Tratto dal libro per bambini La piccola scopa di Mary Stewart, Mary e il fiore della strega mostra subito il suo legame con Hayao Miyazaki, mentore del regista Hiromasa Yonebayashi, e con lo studio Ghibli, da cui provengono i fondatori dello studio Ponoc, che ha prodotto il film.

Mary, la protagonista, ricorda la streghetta di Kiki – consegne a domicilio, che a sua volta cavalcava una scopa, cambiava città, aveva un gatto per amico e doveva imparare a gestire la magia. Ma le suggestioni cinematografiche e letterarie non si fermano qui.

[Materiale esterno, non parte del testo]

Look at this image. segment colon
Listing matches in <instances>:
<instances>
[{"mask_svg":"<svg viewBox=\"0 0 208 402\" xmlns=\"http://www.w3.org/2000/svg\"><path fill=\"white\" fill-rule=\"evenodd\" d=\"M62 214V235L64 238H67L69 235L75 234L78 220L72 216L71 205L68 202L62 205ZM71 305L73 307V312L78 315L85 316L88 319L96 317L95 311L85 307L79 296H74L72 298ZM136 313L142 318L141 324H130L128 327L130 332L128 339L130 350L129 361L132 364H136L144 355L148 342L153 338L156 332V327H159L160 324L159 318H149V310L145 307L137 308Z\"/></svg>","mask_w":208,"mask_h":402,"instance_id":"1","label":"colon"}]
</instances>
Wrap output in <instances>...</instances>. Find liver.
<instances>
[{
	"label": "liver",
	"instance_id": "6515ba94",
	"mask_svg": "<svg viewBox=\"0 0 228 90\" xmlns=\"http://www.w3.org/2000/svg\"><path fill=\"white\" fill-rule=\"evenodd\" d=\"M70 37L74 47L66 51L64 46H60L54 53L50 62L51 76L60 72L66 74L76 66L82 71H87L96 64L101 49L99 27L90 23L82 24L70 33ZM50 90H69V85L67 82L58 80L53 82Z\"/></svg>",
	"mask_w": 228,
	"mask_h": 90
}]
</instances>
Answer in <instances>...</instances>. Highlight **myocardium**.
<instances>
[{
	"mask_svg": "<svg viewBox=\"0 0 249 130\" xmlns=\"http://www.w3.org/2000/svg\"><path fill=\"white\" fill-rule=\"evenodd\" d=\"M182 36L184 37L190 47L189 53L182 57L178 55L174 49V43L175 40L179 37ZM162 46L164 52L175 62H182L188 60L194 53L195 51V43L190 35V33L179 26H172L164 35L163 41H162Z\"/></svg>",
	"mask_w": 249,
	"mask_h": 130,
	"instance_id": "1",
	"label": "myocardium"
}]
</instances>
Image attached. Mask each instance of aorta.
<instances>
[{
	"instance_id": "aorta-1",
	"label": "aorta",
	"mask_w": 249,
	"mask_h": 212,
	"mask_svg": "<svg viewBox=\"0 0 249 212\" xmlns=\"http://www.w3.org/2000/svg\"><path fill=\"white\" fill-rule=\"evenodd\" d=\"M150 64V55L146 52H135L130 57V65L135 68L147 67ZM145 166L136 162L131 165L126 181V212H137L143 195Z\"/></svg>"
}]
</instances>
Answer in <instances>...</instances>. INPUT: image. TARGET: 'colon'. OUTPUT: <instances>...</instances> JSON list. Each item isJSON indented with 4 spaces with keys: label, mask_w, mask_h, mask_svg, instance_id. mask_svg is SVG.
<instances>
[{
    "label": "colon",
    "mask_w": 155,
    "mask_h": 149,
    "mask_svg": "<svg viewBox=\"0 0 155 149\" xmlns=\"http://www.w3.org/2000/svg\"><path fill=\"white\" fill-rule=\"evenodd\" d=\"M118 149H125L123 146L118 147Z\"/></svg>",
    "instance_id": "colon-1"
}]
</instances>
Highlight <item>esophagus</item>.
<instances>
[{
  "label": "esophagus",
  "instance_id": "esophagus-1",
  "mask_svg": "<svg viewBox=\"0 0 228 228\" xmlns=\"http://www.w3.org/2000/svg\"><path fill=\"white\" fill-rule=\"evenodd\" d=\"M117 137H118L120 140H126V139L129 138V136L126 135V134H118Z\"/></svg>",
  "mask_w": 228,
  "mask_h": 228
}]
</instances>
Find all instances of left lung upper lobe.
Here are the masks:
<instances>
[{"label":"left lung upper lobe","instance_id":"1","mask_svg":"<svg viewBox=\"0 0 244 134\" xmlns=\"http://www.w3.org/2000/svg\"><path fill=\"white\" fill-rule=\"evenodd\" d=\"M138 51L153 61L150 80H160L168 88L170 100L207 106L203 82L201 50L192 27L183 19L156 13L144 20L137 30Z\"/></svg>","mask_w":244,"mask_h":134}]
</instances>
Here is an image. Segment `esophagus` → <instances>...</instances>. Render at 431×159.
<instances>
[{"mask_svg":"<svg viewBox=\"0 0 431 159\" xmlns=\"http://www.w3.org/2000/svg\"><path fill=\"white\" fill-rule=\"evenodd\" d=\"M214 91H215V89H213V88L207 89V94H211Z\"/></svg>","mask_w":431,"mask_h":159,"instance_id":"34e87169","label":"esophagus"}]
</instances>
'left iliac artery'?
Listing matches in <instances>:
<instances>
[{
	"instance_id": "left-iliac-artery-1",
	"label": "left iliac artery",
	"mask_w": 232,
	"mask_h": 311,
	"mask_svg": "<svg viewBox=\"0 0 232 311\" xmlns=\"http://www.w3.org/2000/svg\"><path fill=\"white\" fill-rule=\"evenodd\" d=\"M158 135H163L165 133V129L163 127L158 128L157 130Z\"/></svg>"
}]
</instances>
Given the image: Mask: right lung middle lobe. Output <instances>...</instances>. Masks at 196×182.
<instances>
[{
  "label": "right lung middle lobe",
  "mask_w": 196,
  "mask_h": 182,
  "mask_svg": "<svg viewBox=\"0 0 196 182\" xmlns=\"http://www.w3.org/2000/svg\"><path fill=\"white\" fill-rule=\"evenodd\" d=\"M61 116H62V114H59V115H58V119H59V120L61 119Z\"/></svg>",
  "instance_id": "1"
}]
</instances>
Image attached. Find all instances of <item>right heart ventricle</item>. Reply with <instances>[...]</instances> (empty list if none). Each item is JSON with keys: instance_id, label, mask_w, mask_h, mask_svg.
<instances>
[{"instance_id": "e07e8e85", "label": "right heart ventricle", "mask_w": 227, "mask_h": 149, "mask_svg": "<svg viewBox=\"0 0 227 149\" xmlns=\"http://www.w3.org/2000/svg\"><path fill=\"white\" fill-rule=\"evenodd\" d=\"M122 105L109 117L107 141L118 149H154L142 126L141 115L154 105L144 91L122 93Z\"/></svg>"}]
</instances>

La storia mostra la nascita di una nuova strega: Mary, capelli rossi e crespi, va ad abitare dalla zia in un paesino di campagna, dove si annoia in attesa che inizi la scuola. Seguendo un gatto nero, trova nella foresta una vecchia scopa e un fiore straordinario, che le trasmette dei poteri magici, anche se temporanei. La bambina, che si sente goffa e imbranata, scopre un mondo nuovo, in cui il suo talento è apprezzato e ricercato: la sua scopa la conduce, infatti, nell’università dei maghi, un luogo in bilico tra magia e tecnologia, popolato da studenti e insegnanti dediti a studi avanzati. Quando, però, un ragazzino del villaggio viene catturato e usato per un esperimento orribile, Mary comprende il lato oscuro della magia e tira fuori il coraggio per combatterlo.



La prima parte del film, con il trasferimento in campagna e la solitudine della ragazzina, ricorda certi romanzi della tradizione inglese. L’ingresso nella foresta seguendo il gatto fa pensare ad Alice e al Bianconiglio, mentre l’università dei maghi non può che riportare a Harry Potter. Il tema della fiaba, tuttavia, si discosta da questi modelli. Mary usa la magia per sconfiggere la magia stessa, per tornare alla vita normale. Gli esperimenti sugli animali e sugli esseri umani portati avanti in segreto nell’università, infatti, mostrano gli effetti devastanti di un uso arrogante e sbagliato dei poteri magici e della scienza, che stravolgono la natura producendo (letteralmente) mostri. Mary, ancora innocente e pura di cuore, vede l’arroganza di chi, accecato dall’ambizione e da un malsano desiderio di manipolazione della natura, dimentica l’umanità. Scienza e magia sono unite nel film, proprio in quanto strumenti di trasformazione che possono creare e distruggere al tempo stesso.



Certo, non si può negare che si senta la mancanza di quel “tocco” magico (per restare in tema) che distingue i capolavori del maestro Miyazaki. Manca la dimensione onirica de La città incantata, per esempio, ma anche la molteplicità di significati che caratterizza le opere dello studio Ghibli. Mary e il fiore della strega si sviluppa in modo lineare, forse fin troppo tradizionale. Ciò non toglie che il film sia un prodotto di valore, in grado di coinvolgere e suscitare meraviglia nello spettatore.

La cura riservata alle scenografie, ai colori e ai movimenti è straordinaria. La profondità del messaggio, che spinge alla riflessione su un tema delicato e importante nella nostra epoca, si unisce a un immaginario in grado di incantare i bambini e, perché no, anche gli adulti.